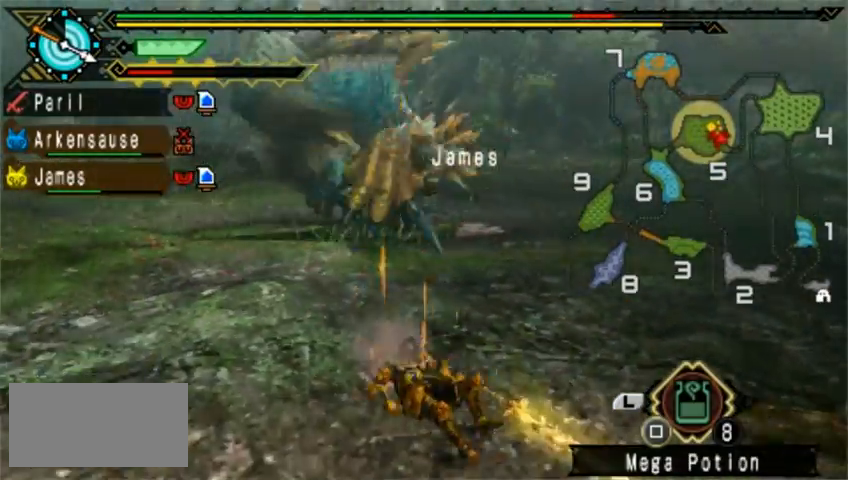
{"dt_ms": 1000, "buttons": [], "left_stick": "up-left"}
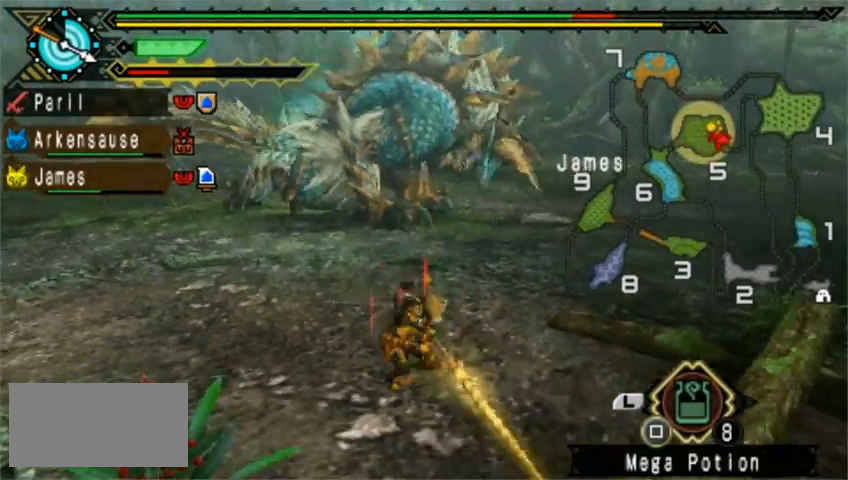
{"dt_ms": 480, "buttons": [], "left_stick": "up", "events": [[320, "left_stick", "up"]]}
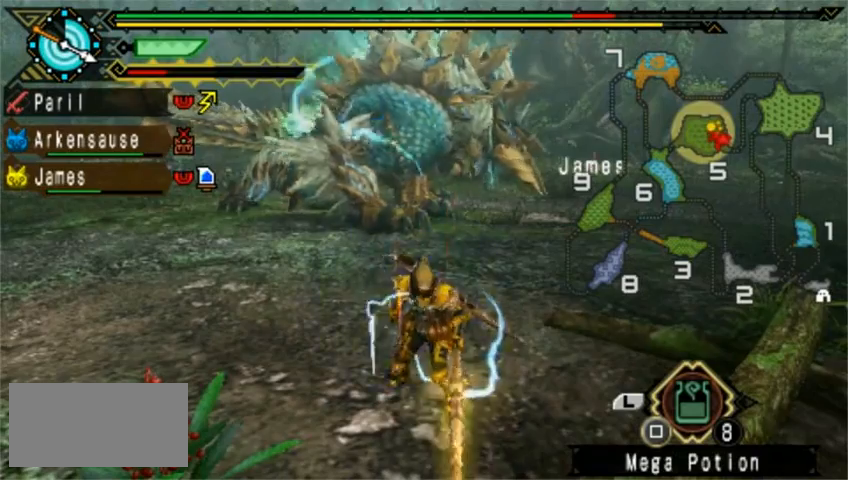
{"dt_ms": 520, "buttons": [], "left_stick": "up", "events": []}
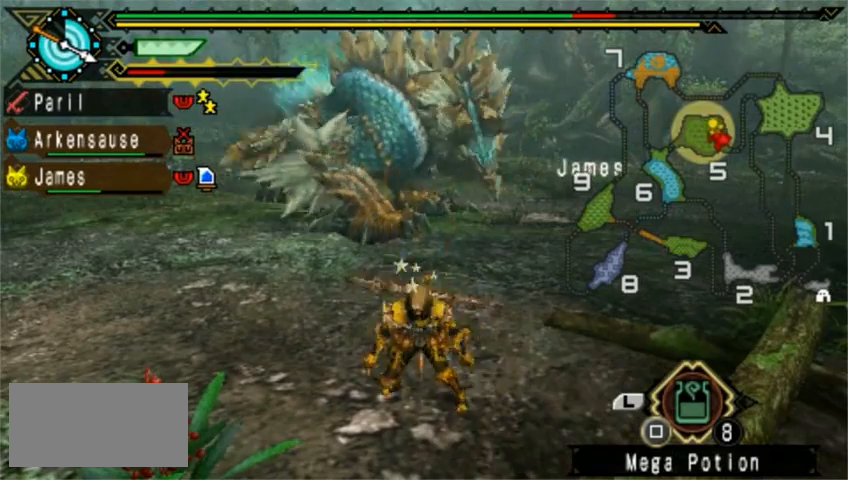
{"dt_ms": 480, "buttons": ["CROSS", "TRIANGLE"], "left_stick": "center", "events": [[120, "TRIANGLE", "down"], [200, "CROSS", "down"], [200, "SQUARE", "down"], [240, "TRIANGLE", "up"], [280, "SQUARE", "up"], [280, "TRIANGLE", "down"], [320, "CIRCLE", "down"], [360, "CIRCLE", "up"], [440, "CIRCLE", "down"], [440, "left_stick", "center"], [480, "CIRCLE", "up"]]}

==========

Show every line from the listing above in which the string "events" appears.

{"dt_ms": 480, "buttons": [], "left_stick": "up", "events": [[320, "left_stick", "up"]]}
{"dt_ms": 520, "buttons": [], "left_stick": "up", "events": []}
{"dt_ms": 480, "buttons": ["CROSS", "TRIANGLE"], "left_stick": "center", "events": [[120, "TRIANGLE", "down"], [200, "CROSS", "down"], [200, "SQUARE", "down"], [240, "TRIANGLE", "up"], [280, "SQUARE", "up"], [280, "TRIANGLE", "down"], [320, "CIRCLE", "down"], [360, "CIRCLE", "up"], [440, "CIRCLE", "down"], [440, "left_stick", "center"], [480, "CIRCLE", "up"]]}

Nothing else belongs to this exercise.